Sicher kommt aber immer wieder die Frage: Ist die Kirche denn nicht schon reich genug? Kaufen die Anleger von den Gewinnen goldene Monstranzen?
(lacht) Es sind vor allem langfristige Verpflichtungen, die mit den Erträgen aus der langfristigen Anlage in unsere Fonds finanziert werden: Also etwa Pensionsverpflichtungen, Kosten zur Unterhaltung von Gebäuden oder der Bezuschussung wichtiger Einrichtungen, die sich nicht selbst tragen. Und dies wird in Zukunft bei wahrscheinlich deutlich rückläufigen Einnahmen aus der Kirchensteuer noch wichtiger.
Gibt es wegen des kirchlichen Hintergrundes Tabus bei der Vermietung?
Wir haben einen Ethikfilter bei der Auswahl unserer Mieter. Nutzungen, die wir nicht akzeptieren, sind zum Beispiel Spielhallen, Läden, die ausschließlich Alkohol verkaufen, Tabak- und E-Zigaretten-Geschäfte. Wir kaufen auch keine Gebäude, die solche Mieter haben, denn sie haben meistens langfristige Verträge.
Während Schildergasse und besonders die Ehrenstraße recht stabil sind, ist der Zustand der Hohe Straße erschreckend: Billigmode, Dönerbuden, Süßigkeiten. Was ist da schief gelaufen?
Da muss etwas passieren, und auch wir als Immobilienbesitzer sind in der Verantwortung. Früher waren Innenstadtimmobilien Selbstläufer. Es genügte, im Grundbuch zu stehen und man war auf der sicheren Seite. Dann kam der Online-Handel und das Einkaufsverhalten änderte sich. Heute muss man sich kümmern. Wir haben von Anfang an versucht, das zu tun, dafür haben wir ja unsere professionelle Struktur. Die Hohe Straße hat besondere Probleme: Sie war im Krieg stark zerstört, wurde dann schnell wieder aufgebaut. Sie war lange geprägt von kleinen, inhabergeführten Läden, bevor die Filialisierung begann. An einigen Gebäuden wurde 50 Jahre lang nichts gemacht, die Hausbesitzer sahen nicht die Notwendigkeit, denn die Geschäfte liefen. Doch jetzt finden viele keine Qualitätsmieter mehr. Für Privateigentümer ist es dann auch manchmal sehr schwer, aus dieser Situation herauszukommen.
Was ist besonders problematisch?
Manche Häuser gehören zum Beispiel Erbengemeinschaften.
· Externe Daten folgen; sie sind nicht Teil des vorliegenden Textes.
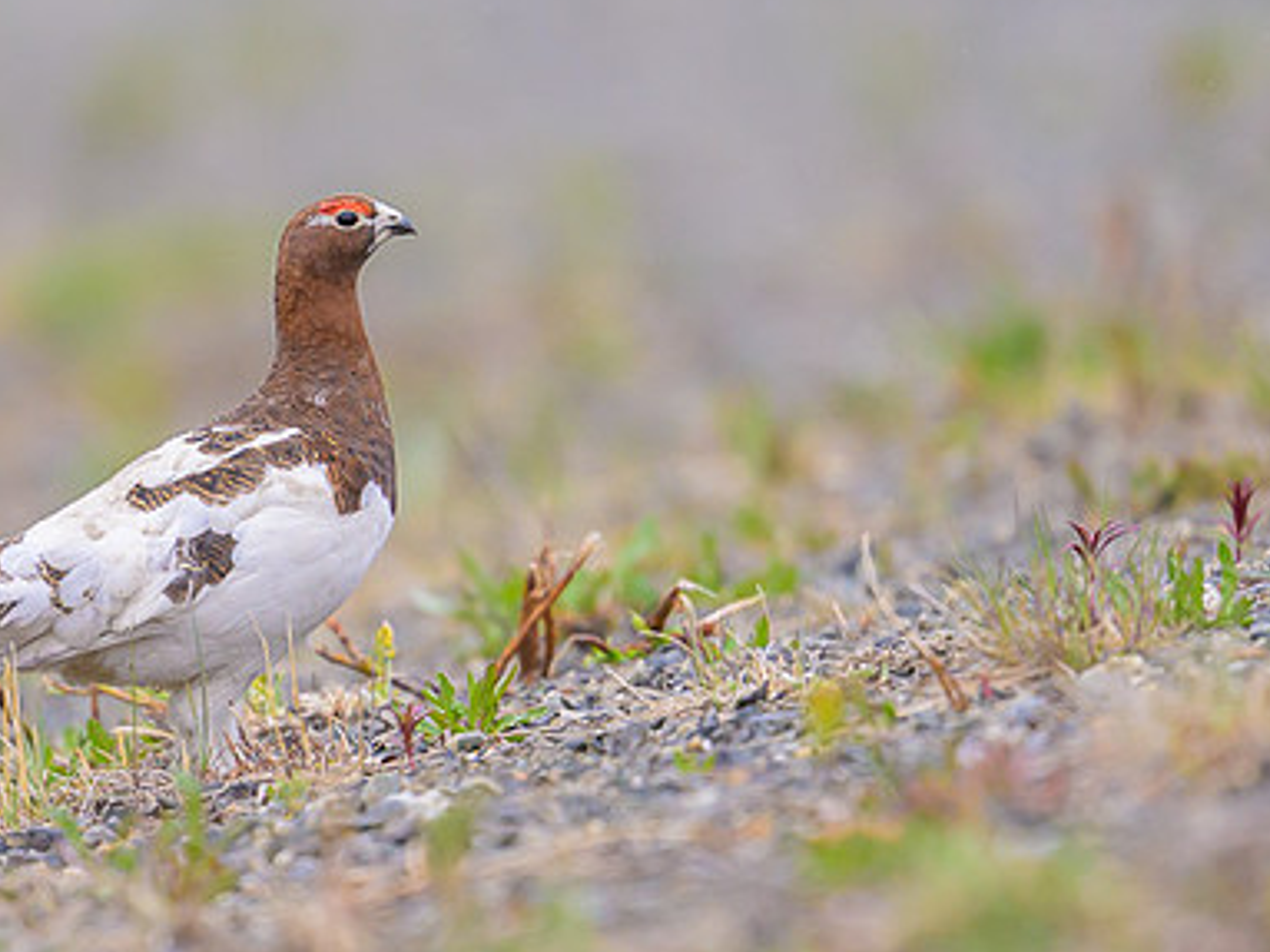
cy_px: 321
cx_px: 424
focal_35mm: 1478
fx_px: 54208
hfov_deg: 1.3
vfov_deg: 1.0
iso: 800
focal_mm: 560
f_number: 4
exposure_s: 1/1600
Da sind vielleicht 30 Miteigentümer, die möglicherweise auch noch zerstritten und über die ganze Welt verstreut sind. Die stehen dann nicht abends vor der Immobilie und fragen sich: Was steht als nächstes an? Manche Erben der zweiten oder dritten Generation können mit den Häusern, in denen die Großeltern einmal einen Laden hatten, gar nichts anfangen. Und als Privatperson ist man vielleicht auch überfordert, so ein Gebäude abzureißen und wieder aufzubauen.
Deshalb haben sich die Eigentümer 2019 in der „Initiative Kölner Handelslagen“ zusammengetan, deren Sprecher Sie sind. Kommen Sie denn da auch an Erbengemeinschaften ran?
Ja, durchaus. Wir waren erst ein kleiner Kreis und sind immer größer geworden. Wir formulieren gemeinsame Ziele und Forderungen an die Stadt. Aber wir bieten auch Erfahrungsaustausch und Hilfestellung an und sind uns bewusst, dass wir als Eigentümer auch selbst gefordert sind.
Das ist ein dickes Brett, was da gebohrt wird.
Ja, auch wir erfahren immer wieder selbst, wie lange es von der Idee bis zur Umsetzung dauert. Wir verfolgen beispielsweise den Plan, den vorderen Bereich der Hohe Straße Richtung Wallrafplatz mit hochpreisigem Einzelhandel als Luxus- und Niveaulage zu entwickeln.
Wir haben dort einige Immobilien und nutzen jeden Mieterwechsel, um das Vorhaben zu unterstützen. Als Nächstes steht der Neubau der Hohe Straße 152-154 an (heute: Pop-up-Store Gin de Cologne, d. Red.). Das Baurecht erwarten wir im Herbst. Sehr bedeutsam wird dann zum Schluss der von uns derzeit im Entwurf bearbeitete Neubau des Gebäudes, in dem heute Mediamarkt ist.
Der Neubau ist aber erst ab 2027 möglich, wenn die Mietverträge auslaufen. Es wird also noch dauern, bis auf der Hohe Straße alles besser wird?
Hier ist ein riesiges Potenzial, wenn das Angebot stimmt. Aber Sie haben recht: Bei Immobilien muss man einen langen Atem haben.